[The Shadow of the Cathedral by Vicente Blasco Ibanez]@TWC D-Link bookThe Shadow of the Cathedral CHAPTER VI 46/67
She aspired to conquer the whole world, yet in the interior she had whole provinces uninhabited; many of the old towns had disappeared, the roads were obliterated and no one in Spain knew for certain the geography of the country though few were ignorant of the situation of heaven and of purgatory.
The farms of any fertility were not occupied by granges but by convents, and along the few highways bivouacked bands of robbers, who took refuge, when they found themselves pursued, in the monasteries, where they were welcomed for their piety, and for the many masses they ordered for their sinful souls. "The ignorance was atrocious, the kings were advised even in warlike matters by priests.
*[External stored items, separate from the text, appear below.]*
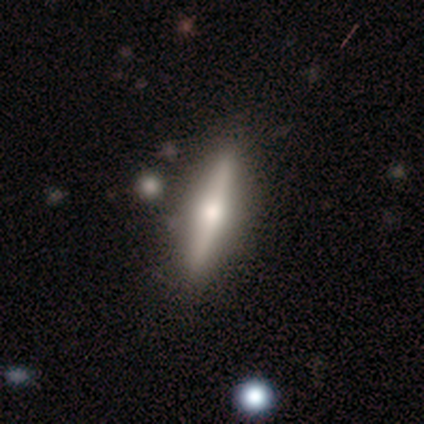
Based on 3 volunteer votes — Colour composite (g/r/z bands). It shows a featured or disk galaxy (100%) viewed edge-on (100%) with a rounded central bulge (100%). Merging: none (67%).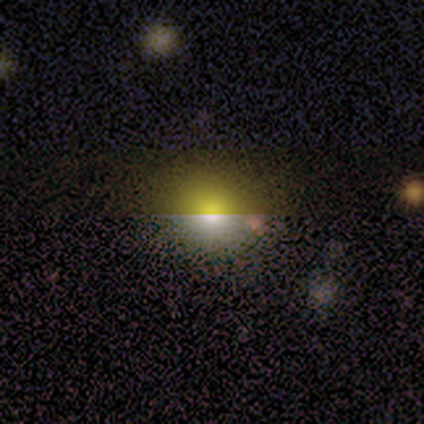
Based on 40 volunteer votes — Smooth or featured?
  - smooth: 55% *
  - star or artifact: 30%
  - featured or disk: 15%
How rounded?
  - round: 82% *
  - in between: 18%
  - cigar-shaped: 0%
Merging?
  - none: 54% *
  - merger: 7%
  - minor disturbance: 4%
  - major disturbance: 0%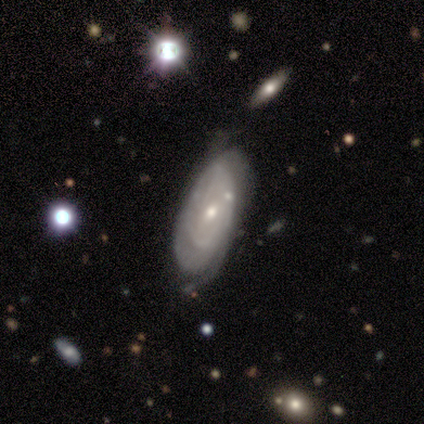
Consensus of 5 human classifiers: This appears to be a featured or disk galaxy (80%) with no bar (100%), tight (100%) spiral arms (67%) and a moderate central bulge (67%). Merging: major disturbance (60%).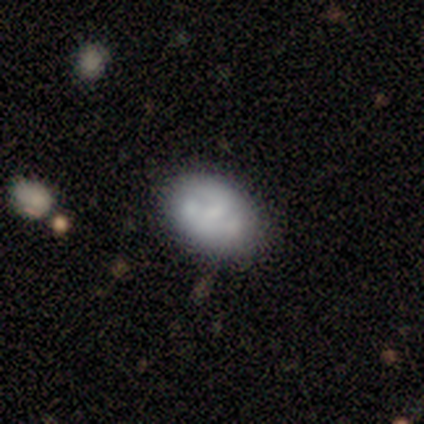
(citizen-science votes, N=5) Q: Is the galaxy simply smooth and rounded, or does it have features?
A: featured or disk — 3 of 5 (60%).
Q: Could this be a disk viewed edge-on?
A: no — 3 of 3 (100%).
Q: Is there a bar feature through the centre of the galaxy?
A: no — 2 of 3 (67%).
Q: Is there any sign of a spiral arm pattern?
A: no — 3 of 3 (100%).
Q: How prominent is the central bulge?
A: moderate — 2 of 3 (67%).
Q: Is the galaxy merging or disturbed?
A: none — 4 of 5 (80%).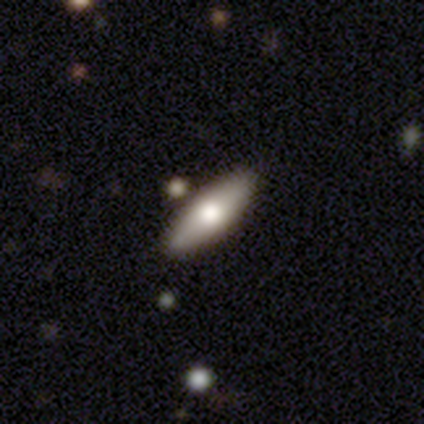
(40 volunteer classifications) Q: Smooth or featured?
A: smooth (65%); runner-up: featured or disk (28%)
Q: How rounded?
A: in between (54%); runner-up: cigar-shaped (46%)
Q: Merging?
A: none (76%); runner-up: minor disturbance (14%)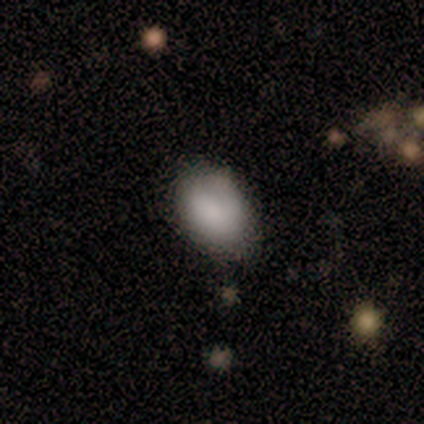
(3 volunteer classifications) A smooth galaxy with no disk features (67%) that is in between round and cigar-shaped (100%). Merging: none (67%).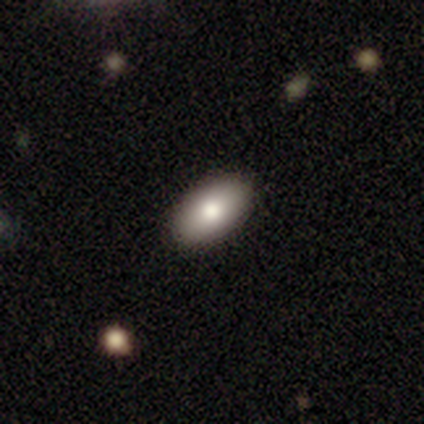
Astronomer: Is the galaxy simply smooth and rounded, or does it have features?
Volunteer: smooth — 100%.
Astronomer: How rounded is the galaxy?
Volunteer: in between — 67%.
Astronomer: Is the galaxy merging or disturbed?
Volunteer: none — 100%.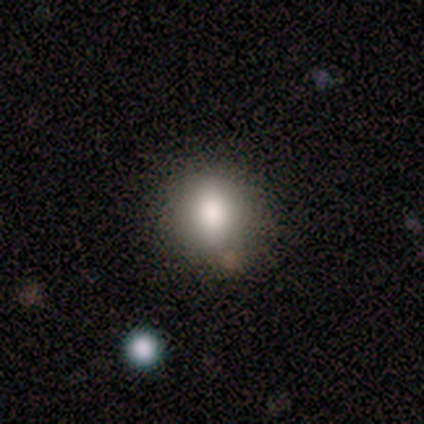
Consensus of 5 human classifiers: smooth_or_featured: smooth (p=0.60) [alt: featured or disk p=0.20]
how_rounded: round (p=0.67) [alt: in between p=0.33]
merging: none (p=1.00)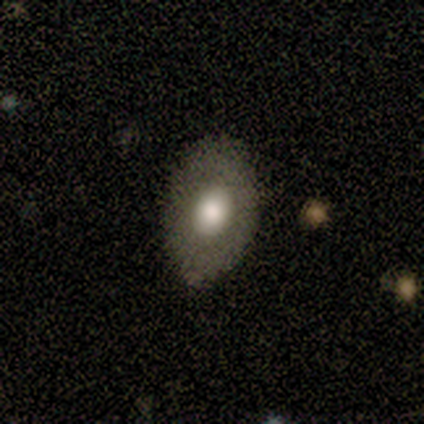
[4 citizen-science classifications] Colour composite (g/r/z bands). It shows a smooth galaxy with no disk features (75%) that is in between round and cigar-shaped (100%). Merging: none (67%).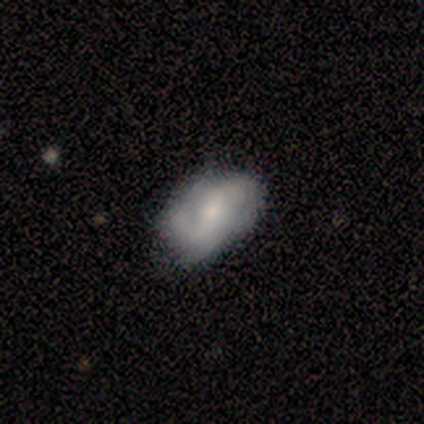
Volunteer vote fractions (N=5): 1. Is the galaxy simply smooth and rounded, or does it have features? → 100% featured or disk, 0% smooth, 0% star or artifact.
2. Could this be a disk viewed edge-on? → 100% no, 0% yes.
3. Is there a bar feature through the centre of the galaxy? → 40% strong (tied), 40% no (tied), 20% weak.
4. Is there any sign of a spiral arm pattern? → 100% yes, 0% no.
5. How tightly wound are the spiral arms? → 40% tight (tied), 40% medium (tied), 20% loose.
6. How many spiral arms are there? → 80% 2, 20% can't tell, 0% 1, 0% 3, 0% 4, 0% more than 4.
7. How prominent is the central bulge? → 80% moderate, 20% small, 0% dominant, 0% large, 0% none.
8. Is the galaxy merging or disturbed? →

Charles II., when the Dutch troops offered to garrison the Spanish towns in Flanders, consulted with the clerics as on a case of conscience, because this might facilitate the diffusion of heresy, and he ended by preferring to let them fall into the hands of the French, who, although they were enemies, were at all events Catholics.
In the university of Salamanca the poet Torres de Villarroel could not find a single work on geography, and when he spoke of mathematics, the pupils assured him it was a kind of sorcery, a devilish science that could only be understood by anointing oneself with an ointment used by witches.
The theologians rejected the project of a canal to unite the Tagus and the Manzanares, saying that this would be a work against the will of God; but having laid this down--fiat--the two rivers joined themselves even though they had been separated from the beginning of the world.